Der Wohnraum ist nicht zuletzt durch das breite Achterschiff relativ groß. Das geringe Gewicht lässt in Verbindung mit der großen Wasserlinienlänge (kurze Überhänge an Bug und Heck) und der wenig benetzten Oberfläche ein gutes Geschwindigkeitspotential und Manövrierfähigkeit (auch im Hafen) erwarten. Die geringen Steuerkräfte kommen dem elektrischen Autopiloten zu gute. Diese Schiffe segeln durch gute Formstabilität relativ aufrecht.

Diesen Vorteilen steht ein relativ lautes Segeln – speziell am Wind – und durch den meist angebolzten Kiel und einem freien Balanceruder ein ungeschütztes Unterwasserschiff gegenüber. Die Gefahr sich eine Leine oder ein Treibnetz einzufangen ist größer als bei anderen Unterwasserdesigns. 

Gemäßigte Cruiser

Diese sind in jeder Hinsicht etwas gemäßigter konstruiert. Das ganze Unterwasserschiff ist auf weicheres Seeverhalten hin entworfen und versucht den Brückenschlag zum Cruiser Racer.

Der Kiel ist oft eingeformt und das Ruder häufig zumindest mit einem Teilskeg abgestützt. 

Das kommt der Sicherheit sowohl auf See als auch dem einfacheren und stabileren Stand an Land entgegen.

Speziell für Tidengewässer und Gegenden mit geringer Wassertiefe wurden Sonderlösungen wie Integralschwerter oder Liftkiele entwickelt. Dabei versucht man einerseits den Tiefgang zu reduzieren (auf Vorwindkursen auch die benetzte Fläche wenn der Kiel angehoben wird) aber den Lateralplan möglichst groß zu gestalten.

All diese Möglichkeiten erkauft man sich mit erhöhtem Wartungsaufwand an der Hubmechanik, die meist von Hand oder (elektro-) hydraulisch betrieben wird. Bei nicht regelmäßiger Betätigung kann leicht die Mechanik durch Bewuchs blockieren.

Der Langkieler ist die traditionelle Bauform der Langfahrtjacht.
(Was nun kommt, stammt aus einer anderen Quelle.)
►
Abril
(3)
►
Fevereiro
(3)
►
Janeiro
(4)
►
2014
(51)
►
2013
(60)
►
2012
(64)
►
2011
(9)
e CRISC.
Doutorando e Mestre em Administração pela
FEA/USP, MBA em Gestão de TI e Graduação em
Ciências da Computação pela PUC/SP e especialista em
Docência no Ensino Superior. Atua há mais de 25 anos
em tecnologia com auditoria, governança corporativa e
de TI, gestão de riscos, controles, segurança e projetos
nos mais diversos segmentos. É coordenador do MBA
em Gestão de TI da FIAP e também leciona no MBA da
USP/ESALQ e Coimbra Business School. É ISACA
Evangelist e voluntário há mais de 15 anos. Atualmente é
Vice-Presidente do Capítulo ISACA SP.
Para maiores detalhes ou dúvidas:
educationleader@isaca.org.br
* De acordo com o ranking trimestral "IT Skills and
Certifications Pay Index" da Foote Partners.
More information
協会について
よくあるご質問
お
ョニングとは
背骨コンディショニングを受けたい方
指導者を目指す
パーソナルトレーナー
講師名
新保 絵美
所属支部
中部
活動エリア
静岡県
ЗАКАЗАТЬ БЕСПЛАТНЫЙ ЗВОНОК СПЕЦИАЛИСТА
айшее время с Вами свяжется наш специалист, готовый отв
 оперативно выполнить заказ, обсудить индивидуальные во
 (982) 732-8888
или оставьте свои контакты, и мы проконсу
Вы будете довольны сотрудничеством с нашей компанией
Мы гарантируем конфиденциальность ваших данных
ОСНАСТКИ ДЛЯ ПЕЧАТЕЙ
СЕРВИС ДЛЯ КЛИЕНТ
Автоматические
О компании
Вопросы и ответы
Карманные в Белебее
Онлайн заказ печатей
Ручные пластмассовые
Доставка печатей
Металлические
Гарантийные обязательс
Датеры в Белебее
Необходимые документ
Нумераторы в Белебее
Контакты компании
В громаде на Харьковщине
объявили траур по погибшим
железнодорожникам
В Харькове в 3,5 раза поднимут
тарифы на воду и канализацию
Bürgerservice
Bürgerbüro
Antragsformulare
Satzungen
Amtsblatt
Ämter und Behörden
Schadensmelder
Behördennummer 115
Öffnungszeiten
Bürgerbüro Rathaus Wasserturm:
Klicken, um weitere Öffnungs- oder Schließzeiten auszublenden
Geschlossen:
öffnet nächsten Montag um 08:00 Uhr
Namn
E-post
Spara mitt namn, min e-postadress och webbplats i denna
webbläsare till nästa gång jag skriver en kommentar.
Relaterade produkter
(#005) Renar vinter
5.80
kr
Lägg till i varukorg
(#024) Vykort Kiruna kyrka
Der größere Lateralplan erlaubt etwas geringere Tiefgänge und eine große Bilge und damit die Möglichkeit den Stauraum auch in Hinblick auf die Gewichtsverteilung gut zu nützen. Das Seeverhalten ist gutmütig und ein "Beiliegen" im schwerem Wetter gut möglich. Das Unterwasserschiff ist gut geschützt und gegen das Verheddern mit Treibnetzen relativ unempfindlich. Auch die Schiffsschraube liegt gut platziert im langen Kiel. Diese Schiffe laufen meist hervorragend geradeaus, sind aber andererseits, speziell im Hafen, nur schwer zu manövrieren. Das nicht balanzierte Ruder benötigt höhere Steuerkräfte (Stromverbrauch beim Autopilot). Die geringere Formstabilität hat etwas größere Krängung zur Folge.

Katmaran

Durch die Konstruktion von 2 Rümpfen hat man ein gänzlich anderes Segelverhalten als mit einem Einrumpfboot. Eine Krängung ist praktisch nicht feststellbar und ein "Rollen" auf Vorwindstrecken ist wesentlich geringer. Die größere Wohnfläche, sowohl im Schiff als auch im Außenbereich ist ein weiterer Pluspunkt. Die große Breite ist aber oft ein Problem, da viele Krananlagen in Häfen nur bis 6,5 m Schiffsbreite ausgelegt sind. Die meist vorhandenen zwei Maschinen bieten größere Betriebssicherheit und bei Hafenmanövern ein einfacheres Steuern (wenn nicht zu viel Wind geht). Durch die wegfallende Krängung ist aber das Rigg beim Auftreten plötzlicher starker Böhen weitaus mehr gefährdet als beim Monohull. Das oft erwartete größere Geschwindigkeitspotenzial wird durch die größere Empfindlichkeit auf Zuladung oft behindert. Viele Katamarane kann man in Tidengewässern trockenfallen lassen und so einfache Arbeiten am Unterwasserschiff durchführen ohne das Schiff aus dem Wasser kranen zu lassen. Die „Amwind“ Eigenschaften sind meist etwas schlechter als bei Einrümpfern. Der etwas höhere Preis eines Katamarans im Verhältnis zum Einrümpfer relativiert sich beim Vergleich der „Wohnfläche“

Trimaran

Diese Schiffsbauform wird zusehends seltener auf den Ankerplätzen der Langfahrsegeler. Die Segeleigenschaften sind ähnlich dem Katamaran aber die räumliche Aufteilung ist etwas ungünstiger. In Zukunft wird sich der Trimaran wohl eher im Bereich der Rekordjagten im Regattabetrieb seinen Platz erhalten.